What is being asked
From the records below, print exactly the lines starting at the one containing "cancer stained with" and ending at the one containing "IHC image of", ends included, and nothing else.
Segment Start: Material for the task
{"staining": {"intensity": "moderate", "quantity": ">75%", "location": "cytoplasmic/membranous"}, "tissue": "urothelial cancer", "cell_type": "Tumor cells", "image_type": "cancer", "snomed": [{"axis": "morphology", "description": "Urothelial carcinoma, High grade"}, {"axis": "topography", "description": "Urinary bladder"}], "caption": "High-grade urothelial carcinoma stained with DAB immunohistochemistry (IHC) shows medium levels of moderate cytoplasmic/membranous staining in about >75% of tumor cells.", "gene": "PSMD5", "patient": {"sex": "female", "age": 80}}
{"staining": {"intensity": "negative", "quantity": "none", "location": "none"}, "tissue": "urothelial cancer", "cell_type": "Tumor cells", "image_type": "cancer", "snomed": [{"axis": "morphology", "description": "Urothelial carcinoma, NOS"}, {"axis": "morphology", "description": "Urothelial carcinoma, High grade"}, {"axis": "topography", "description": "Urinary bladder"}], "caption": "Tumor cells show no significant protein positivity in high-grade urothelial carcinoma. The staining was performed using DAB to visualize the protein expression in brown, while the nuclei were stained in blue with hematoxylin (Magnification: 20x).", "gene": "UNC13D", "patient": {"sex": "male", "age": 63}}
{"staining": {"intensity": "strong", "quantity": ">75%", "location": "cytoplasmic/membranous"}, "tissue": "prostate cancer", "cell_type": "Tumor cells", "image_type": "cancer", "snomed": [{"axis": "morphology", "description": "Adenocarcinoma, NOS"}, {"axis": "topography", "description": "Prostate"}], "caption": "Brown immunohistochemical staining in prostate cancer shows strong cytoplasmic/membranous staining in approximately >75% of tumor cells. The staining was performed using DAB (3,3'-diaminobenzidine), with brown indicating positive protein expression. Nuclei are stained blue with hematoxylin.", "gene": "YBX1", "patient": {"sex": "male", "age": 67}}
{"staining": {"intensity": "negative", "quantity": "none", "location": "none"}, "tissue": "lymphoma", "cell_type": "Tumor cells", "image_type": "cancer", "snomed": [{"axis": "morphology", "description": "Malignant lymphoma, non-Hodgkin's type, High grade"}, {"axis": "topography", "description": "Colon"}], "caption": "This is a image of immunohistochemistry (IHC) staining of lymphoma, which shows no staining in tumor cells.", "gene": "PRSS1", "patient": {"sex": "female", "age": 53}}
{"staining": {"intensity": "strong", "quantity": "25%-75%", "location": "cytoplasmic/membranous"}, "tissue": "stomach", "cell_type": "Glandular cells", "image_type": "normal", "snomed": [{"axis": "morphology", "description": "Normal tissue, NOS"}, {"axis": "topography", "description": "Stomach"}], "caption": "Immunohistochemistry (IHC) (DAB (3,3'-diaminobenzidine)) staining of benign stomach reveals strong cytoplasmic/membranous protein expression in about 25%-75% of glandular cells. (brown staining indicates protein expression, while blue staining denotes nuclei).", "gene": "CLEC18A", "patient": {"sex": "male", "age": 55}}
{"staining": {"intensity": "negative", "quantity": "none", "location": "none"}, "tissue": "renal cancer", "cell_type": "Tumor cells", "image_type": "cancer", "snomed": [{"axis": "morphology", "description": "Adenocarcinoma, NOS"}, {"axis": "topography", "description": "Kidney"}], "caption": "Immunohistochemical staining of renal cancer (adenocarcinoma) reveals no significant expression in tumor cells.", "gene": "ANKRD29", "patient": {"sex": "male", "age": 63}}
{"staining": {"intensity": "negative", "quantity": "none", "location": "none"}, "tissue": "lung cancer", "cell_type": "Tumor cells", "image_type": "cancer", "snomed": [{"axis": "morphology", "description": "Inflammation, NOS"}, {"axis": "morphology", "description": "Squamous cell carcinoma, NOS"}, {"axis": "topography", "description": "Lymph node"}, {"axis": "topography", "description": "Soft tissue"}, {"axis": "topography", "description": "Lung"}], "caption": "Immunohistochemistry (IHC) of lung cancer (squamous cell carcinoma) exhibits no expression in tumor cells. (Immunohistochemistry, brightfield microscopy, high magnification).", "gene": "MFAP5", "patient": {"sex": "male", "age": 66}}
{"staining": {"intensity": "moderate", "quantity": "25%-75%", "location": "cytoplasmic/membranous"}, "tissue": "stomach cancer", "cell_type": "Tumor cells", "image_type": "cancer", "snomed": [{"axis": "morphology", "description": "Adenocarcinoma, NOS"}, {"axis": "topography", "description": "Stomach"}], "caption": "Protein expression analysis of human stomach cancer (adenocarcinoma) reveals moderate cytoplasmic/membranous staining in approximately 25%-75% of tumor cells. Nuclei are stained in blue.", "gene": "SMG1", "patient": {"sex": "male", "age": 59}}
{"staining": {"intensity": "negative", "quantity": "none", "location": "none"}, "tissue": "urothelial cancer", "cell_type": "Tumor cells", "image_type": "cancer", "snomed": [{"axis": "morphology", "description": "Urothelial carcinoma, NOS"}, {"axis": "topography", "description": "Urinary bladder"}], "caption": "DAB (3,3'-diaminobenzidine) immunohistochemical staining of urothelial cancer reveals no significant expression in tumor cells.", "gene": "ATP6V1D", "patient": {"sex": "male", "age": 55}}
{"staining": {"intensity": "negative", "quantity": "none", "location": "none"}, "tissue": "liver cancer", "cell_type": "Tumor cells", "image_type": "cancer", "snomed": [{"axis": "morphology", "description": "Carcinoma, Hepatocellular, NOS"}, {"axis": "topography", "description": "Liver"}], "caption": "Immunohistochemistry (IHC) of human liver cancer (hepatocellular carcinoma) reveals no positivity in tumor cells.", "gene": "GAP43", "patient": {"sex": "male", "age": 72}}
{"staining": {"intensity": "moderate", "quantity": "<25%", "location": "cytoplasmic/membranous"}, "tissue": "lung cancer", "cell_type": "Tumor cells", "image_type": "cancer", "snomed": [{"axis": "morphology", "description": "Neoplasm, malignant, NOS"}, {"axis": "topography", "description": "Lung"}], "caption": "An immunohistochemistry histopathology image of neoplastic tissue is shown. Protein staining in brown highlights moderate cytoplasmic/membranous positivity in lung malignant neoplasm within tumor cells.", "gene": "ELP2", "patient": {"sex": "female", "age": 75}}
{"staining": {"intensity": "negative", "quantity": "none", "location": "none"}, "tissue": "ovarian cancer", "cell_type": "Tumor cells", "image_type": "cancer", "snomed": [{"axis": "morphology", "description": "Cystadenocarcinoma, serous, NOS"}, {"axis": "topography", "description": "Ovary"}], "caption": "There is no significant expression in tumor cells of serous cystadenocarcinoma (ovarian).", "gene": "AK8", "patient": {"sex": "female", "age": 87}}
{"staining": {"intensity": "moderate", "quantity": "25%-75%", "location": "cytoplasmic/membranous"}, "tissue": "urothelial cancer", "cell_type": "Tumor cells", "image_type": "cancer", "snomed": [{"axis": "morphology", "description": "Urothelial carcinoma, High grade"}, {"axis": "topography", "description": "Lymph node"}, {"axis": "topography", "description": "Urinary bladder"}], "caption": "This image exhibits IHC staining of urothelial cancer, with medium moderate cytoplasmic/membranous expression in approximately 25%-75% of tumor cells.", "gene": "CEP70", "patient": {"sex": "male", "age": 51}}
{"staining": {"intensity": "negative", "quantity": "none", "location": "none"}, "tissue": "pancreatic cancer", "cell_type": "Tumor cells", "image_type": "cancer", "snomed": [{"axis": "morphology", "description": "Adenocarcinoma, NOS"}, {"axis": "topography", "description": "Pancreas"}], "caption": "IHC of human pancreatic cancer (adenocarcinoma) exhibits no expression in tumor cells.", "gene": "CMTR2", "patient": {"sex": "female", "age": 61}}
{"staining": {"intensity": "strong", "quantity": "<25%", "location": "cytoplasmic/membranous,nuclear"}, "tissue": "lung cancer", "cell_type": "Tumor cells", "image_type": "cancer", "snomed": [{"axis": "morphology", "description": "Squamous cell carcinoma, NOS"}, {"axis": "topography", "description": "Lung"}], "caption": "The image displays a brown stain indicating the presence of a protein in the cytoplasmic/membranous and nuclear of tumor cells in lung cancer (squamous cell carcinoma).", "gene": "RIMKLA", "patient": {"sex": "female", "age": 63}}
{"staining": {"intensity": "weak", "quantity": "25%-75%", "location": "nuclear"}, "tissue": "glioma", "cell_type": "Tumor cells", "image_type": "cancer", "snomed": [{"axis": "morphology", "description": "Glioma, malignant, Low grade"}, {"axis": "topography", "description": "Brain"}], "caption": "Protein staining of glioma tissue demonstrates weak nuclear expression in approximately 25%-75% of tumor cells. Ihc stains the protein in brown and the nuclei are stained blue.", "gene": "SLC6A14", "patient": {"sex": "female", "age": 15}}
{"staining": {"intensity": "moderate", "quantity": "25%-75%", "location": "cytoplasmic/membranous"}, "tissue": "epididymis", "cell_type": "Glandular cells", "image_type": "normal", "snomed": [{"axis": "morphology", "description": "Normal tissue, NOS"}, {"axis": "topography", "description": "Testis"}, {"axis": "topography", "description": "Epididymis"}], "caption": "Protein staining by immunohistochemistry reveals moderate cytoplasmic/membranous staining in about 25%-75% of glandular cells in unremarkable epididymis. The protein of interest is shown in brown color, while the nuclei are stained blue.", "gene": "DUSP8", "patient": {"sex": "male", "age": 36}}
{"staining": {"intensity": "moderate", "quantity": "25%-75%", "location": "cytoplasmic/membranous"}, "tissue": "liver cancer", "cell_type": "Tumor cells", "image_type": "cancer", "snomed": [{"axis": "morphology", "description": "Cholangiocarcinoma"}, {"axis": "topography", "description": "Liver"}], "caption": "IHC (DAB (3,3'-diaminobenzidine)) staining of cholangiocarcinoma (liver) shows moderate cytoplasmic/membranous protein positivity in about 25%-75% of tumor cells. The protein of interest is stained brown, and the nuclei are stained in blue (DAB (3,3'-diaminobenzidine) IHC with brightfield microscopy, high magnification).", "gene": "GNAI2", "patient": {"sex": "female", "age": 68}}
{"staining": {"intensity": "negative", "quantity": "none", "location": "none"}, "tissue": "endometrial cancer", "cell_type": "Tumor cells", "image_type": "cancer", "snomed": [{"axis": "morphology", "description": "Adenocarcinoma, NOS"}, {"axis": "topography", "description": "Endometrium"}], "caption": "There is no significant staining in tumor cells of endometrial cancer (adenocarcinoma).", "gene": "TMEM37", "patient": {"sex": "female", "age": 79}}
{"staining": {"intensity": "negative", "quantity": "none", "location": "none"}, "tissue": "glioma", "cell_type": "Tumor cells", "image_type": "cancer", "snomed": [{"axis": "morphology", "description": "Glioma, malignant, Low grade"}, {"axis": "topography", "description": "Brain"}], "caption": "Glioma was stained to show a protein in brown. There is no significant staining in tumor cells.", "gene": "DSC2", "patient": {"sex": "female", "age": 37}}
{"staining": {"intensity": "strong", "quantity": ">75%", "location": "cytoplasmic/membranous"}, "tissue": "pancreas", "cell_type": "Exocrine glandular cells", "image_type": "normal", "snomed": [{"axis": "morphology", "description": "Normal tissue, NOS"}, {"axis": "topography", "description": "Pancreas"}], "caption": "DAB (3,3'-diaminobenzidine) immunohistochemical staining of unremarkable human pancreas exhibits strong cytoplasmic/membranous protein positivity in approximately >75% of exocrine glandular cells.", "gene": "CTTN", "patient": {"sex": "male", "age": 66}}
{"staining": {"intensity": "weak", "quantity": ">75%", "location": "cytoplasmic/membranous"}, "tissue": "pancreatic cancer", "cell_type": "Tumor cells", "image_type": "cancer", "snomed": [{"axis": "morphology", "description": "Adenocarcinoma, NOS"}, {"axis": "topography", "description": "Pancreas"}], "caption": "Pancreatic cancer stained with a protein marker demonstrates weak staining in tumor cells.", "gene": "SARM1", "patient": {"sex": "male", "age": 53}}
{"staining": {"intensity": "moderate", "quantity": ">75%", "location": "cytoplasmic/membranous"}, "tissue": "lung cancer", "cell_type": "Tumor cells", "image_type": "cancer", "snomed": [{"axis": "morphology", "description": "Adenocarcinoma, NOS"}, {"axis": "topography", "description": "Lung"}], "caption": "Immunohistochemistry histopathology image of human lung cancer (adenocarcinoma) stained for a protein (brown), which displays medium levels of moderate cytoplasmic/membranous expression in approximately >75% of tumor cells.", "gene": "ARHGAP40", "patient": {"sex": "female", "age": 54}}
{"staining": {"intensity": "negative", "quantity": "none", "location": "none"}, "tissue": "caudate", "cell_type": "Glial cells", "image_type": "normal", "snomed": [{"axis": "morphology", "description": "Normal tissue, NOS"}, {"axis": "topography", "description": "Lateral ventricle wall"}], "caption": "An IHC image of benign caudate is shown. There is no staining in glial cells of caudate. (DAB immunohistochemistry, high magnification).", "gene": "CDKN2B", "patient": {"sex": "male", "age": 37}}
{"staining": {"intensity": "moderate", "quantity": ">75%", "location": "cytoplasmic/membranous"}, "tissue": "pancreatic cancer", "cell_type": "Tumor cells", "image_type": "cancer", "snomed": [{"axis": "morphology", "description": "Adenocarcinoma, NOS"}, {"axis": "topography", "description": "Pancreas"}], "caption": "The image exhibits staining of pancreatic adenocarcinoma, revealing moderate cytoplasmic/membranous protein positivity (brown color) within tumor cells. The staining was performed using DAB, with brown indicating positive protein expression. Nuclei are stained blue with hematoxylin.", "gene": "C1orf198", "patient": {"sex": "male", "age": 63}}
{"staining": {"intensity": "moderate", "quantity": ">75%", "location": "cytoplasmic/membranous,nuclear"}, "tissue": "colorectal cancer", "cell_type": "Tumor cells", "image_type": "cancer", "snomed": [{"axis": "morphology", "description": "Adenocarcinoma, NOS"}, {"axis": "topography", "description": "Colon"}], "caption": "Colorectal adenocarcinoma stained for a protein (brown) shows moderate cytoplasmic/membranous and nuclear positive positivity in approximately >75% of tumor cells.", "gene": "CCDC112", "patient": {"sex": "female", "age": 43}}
Segment End: Material for the task
Solution to the exercise
{"staining": {"intensity": "weak", "quantity": ">75%", "location": "cytoplasmic/membranous"}, "tissue": "pancreatic cancer", "cell_type": "Tumor cells", "image_type": "cancer", "snomed": [{"axis": "morphology", "description": "Adenocarcinoma, NOS"}, {"axis": "topography", "description": "Pancreas"}], "caption": "Pancreatic cancer stained with a protein marker demonstrates weak staining in tumor cells.", "gene": "SARM1", "patient": {"sex": "male", "age": 53}}
{"staining": {"intensity": "moderate", "quantity": ">75%", "location": "cytoplasmic/membranous"}, "tissue": "lung cancer", "cell_type": "Tumor cells", "image_type": "cancer", "snomed": [{"axis": "morphology", "description": "Adenocarcinoma, NOS"}, {"axis": "topography", "description": "Lung"}], "caption": "Immunohistochemistry histopathology image of human lung cancer (adenocarcinoma) stained for a protein (brown), which displays medium levels of moderate cytoplasmic/membranous expression in approximately >75% of tumor cells.", "gene": "ARHGAP40", "patient": {"sex": "female", "age": 54}}
{"staining": {"intensity": "negative", "quantity": "none", "location": "none"}, "tissue": "caudate", "cell_type": "Glial cells", "image_type": "normal", "snomed": [{"axis": "morphology", "description": "Normal tissue, NOS"}, {"axis": "topography", "description": "Lateral ventricle wall"}], "caption": "An IHC image of benign caudate is shown. There is no staining in glial cells of caudate. (DAB immunohistochemistry, high magnification).", "gene": "CDKN2B", "patient": {"sex": "male", "age": 37}}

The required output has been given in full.